When confronted with unharvested sprouts, most people don’t recognize them, assuming these “little cabbages” grow in the ground individually, when in fact they grow along a long thick stem with large cabbage-like leaves at the top. While they taste similar to cabbage, sprouts are, in fact, milder. They get their reputation of a bitter, sulphurous taste mostly from being overcooked. Steaming or boiling for 6-7 minutes is usually enough, and the standard of cooking them to mush has undoubtedly ruined an otherwise fabulous vegetable for a lot of people.
When purchasing sprouts, look for ones that are firm, compact and bright green. If you’re purchasing them loose, look for ones that are similar in size so that they’ll cook evenly. Remove any loose outer leaves and trim the woody base. If boiling or steaming, many people prefer to cut an X in the bottom so the sprouts will cook through more quickly and evenly.
Besides the traditional steamed sprouts served with holiday dinners, they’re a versatile vegetable that can be added to salads and casseroles, blanched and eaten as a crudite, or used anywhere that cooked greens would be appropriate (Brussels sprouts quiche, anyone?)
Finally, get ready to see a new type of Brussels sprout showing up in markets, stores and on dinner plates within the next few years. A novelty item in UK gardens, red Brussels sprouts are about to hit ASDA stores in England in time for the Christmas holidays. Reported to taste milder and sweeter than the green varieties, producers are hoping that these new red varieties will win over the former haters to the joys of tasty sprouts.
Shredded Brussels Sprouts Salad
from Canadian Living
3 tbsp (45 mL) light mayonnaise
2 tbsp (25 mL) grated Parmesan cheese
1 tbsp (15 mL) lemon juice
1 tsp (5 mL) Dijon mustard
1 tsp (5 mL) anchovy paste
1 large clove garlic, minced
1/2 tsp (2 mL) Worcestershire sauce
1 pinch pepper
4 cups (1 L) shredded Brussels sprouts, about 16 sprouts
2 tbsp (25 mL) extra-virgin olive oil
2 tbsp(25 mL) diced prosciutto or bacon
In large bowl, whisk together mayonnaise, cheese, lemon juice, mustard, anchovy paste, garlic, Worcestershire sauce and pepper.
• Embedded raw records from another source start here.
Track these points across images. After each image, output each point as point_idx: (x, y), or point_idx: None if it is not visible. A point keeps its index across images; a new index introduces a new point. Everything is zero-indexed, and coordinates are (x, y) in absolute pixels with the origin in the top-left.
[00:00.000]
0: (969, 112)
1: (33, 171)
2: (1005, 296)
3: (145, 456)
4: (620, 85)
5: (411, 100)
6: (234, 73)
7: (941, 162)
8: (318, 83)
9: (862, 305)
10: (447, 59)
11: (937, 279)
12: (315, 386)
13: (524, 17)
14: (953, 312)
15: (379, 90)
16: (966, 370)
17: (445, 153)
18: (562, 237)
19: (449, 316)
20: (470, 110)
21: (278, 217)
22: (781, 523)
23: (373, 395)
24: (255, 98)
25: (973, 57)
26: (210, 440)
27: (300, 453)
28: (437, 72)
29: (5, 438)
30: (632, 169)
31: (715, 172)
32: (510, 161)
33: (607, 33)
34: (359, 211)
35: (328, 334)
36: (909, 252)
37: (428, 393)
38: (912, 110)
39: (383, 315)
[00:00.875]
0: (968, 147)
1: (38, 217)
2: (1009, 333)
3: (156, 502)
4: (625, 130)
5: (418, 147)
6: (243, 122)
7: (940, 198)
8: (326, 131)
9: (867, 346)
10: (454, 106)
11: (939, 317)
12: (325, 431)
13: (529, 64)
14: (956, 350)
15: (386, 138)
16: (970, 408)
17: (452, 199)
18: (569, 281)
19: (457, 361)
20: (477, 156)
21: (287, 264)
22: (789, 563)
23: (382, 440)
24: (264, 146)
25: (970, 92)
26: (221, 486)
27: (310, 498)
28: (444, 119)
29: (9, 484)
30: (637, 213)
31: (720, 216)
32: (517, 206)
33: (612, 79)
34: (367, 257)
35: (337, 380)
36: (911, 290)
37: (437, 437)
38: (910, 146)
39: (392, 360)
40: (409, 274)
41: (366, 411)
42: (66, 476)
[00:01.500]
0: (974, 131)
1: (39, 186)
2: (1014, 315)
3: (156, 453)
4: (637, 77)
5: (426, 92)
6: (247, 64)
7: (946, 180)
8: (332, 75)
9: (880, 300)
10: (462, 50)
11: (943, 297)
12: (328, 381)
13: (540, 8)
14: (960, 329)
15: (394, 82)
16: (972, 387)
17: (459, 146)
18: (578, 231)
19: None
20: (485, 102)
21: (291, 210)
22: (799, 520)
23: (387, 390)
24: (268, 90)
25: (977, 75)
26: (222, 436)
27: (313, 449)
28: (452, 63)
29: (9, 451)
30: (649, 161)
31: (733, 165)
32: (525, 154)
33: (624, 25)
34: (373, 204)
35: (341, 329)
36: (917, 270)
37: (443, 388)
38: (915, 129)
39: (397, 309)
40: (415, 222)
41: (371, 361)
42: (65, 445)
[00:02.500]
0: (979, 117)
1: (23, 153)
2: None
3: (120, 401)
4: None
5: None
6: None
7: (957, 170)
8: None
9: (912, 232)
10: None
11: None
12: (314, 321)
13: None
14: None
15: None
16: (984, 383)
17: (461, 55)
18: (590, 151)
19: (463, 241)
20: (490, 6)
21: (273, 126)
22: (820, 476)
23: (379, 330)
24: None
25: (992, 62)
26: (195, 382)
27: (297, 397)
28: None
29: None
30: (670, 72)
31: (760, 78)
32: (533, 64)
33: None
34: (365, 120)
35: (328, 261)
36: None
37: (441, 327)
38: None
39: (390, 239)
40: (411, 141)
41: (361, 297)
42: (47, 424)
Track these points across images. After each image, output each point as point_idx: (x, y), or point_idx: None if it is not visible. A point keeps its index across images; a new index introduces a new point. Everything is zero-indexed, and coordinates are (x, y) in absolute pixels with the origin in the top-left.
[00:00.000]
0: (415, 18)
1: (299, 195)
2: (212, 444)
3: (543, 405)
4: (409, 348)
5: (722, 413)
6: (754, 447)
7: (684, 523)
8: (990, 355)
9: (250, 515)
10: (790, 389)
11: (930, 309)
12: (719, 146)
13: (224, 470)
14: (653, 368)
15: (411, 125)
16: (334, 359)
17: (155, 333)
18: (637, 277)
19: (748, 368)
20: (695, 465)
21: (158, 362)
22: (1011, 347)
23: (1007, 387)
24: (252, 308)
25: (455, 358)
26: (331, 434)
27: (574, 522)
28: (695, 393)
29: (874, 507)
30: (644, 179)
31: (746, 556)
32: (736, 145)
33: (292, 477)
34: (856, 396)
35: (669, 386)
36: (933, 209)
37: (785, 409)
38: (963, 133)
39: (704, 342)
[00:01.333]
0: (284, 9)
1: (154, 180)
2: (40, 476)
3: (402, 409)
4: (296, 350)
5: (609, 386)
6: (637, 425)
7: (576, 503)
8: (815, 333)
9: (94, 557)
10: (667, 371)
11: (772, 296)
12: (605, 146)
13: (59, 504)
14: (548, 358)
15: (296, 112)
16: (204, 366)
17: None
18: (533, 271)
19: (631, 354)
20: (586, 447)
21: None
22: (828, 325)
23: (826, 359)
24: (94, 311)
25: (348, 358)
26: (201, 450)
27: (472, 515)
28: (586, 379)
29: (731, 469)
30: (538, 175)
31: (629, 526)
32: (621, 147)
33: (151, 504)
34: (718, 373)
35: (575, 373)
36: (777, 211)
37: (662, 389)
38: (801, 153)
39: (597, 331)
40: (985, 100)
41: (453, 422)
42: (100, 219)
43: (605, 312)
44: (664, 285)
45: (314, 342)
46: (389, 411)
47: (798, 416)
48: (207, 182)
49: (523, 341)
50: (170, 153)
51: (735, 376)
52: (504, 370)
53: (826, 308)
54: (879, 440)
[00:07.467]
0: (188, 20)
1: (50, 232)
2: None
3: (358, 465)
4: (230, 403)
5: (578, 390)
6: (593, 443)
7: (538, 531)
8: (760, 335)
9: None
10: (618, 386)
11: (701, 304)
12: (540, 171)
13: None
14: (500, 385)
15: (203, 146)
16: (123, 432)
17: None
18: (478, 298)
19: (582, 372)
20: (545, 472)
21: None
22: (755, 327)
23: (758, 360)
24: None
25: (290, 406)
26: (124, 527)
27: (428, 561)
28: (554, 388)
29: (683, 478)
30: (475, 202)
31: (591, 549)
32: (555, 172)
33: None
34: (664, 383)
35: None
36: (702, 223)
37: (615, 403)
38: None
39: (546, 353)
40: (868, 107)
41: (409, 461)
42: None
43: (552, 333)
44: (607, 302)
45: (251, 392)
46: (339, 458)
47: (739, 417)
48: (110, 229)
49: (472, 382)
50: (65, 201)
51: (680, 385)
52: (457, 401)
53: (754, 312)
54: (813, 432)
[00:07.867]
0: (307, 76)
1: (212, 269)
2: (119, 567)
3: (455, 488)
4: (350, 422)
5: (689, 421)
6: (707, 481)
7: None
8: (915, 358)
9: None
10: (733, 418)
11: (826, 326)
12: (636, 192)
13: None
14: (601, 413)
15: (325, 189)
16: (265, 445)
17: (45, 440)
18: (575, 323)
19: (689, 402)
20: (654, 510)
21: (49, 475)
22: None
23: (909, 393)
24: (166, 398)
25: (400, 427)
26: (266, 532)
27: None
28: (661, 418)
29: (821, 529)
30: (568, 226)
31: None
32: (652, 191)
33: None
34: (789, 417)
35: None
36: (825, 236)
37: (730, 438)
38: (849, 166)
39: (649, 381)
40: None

Add brussels sprouts, tossing to coat. Set aside.
In skillet, heat oil over medium heat; cook prosciutto until crisp. Add prosciutto with oil to sprouts mixture, tossing to combine. Let stand for 10 minutes to wilt slightly.
From River Cottage
Sprouts make a fine sauce as well.
10 Brussels sprouts
3 tbsp cider vinegar
1 tbsp Dijon mustard
150ml good olive oil
A bunch of flat-leafed parsley, chopped
A small bunch of tarragon, chopped
2 cloves of garlic, crushed
1 tbsp fresh horseradish, grated
1 rounded tsp of capers
Salt and freshly ground black pepper
Finely shred or grate the Brussels sprouts.
Stir the vinegar and mustard together in a bowl and slowly whisk in the olive oil. Add the chopped sprouts, parsley, tarragon, garlic, horseradish and capers.
Taste and season with salt and pepper.